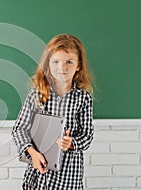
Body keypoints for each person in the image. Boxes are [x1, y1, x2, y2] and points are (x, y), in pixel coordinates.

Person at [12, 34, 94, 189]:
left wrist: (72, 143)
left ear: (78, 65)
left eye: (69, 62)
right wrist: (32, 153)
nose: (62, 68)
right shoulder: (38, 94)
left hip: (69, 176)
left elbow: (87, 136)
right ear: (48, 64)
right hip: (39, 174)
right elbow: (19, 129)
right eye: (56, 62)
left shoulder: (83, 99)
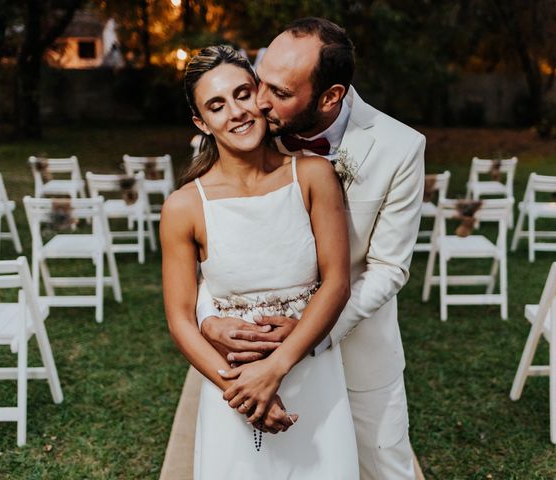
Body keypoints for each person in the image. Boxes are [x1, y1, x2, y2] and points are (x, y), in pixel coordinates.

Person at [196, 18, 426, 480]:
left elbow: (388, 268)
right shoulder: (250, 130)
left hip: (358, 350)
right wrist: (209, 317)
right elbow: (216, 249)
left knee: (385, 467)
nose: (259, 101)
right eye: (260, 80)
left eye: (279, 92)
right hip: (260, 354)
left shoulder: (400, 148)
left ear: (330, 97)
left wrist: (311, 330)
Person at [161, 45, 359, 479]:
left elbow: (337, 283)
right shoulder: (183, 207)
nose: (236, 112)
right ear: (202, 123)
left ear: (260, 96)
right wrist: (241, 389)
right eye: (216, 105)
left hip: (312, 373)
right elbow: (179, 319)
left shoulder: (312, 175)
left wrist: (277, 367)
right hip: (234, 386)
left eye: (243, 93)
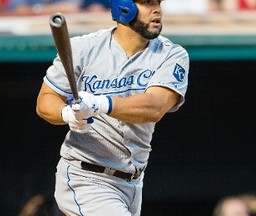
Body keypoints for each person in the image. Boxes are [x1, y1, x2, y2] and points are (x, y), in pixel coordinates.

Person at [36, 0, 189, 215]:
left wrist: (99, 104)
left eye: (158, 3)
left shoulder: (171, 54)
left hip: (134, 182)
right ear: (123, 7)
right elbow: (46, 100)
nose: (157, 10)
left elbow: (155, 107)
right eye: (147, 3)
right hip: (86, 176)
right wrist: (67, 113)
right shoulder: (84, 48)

================

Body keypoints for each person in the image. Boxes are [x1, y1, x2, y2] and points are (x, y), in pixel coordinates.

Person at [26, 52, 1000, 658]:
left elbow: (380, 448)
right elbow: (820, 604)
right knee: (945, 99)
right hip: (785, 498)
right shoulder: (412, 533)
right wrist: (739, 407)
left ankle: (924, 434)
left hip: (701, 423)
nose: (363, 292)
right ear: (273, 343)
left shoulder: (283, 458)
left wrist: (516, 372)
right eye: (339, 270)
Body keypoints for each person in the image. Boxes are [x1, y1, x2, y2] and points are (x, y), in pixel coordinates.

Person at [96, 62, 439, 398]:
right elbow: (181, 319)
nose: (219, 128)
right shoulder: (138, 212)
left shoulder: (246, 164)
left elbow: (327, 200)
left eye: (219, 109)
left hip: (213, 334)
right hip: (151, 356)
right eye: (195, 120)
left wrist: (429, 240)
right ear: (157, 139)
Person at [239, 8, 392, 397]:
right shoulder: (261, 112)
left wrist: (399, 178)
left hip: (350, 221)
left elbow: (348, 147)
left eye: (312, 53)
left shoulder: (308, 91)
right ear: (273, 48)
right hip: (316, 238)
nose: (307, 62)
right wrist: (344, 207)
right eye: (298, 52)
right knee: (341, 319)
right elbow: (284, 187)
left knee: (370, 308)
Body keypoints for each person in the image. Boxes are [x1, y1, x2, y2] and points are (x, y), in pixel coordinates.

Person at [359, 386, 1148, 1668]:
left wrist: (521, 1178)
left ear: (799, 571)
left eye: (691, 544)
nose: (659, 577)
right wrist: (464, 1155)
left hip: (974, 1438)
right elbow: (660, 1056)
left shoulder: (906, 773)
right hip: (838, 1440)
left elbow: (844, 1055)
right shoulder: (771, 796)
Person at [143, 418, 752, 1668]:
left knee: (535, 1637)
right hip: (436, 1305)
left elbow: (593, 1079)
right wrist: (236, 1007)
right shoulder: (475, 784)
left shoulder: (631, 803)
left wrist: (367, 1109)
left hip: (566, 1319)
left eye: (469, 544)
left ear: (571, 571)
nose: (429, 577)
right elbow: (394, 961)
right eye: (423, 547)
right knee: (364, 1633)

================

§ **Task to carry out**: From the line that has "left wrist: (516, 372)" through the line that has "left hip: (213, 334)", copy every line exactly as it appears above, and leave out all others.

§ **Written solution**:
left wrist: (516, 372)
right eye: (339, 270)
Body keypoints for each person in the image. Boxes are [x1, y1, x2, y2] and points are (x, y), in pixel coordinates.

Person at [96, 62, 439, 398]:
right elbow: (181, 319)
nose: (219, 128)
right shoulder: (138, 212)
left shoulder: (246, 164)
left elbow: (327, 200)
left eye: (219, 109)
left hip: (213, 334)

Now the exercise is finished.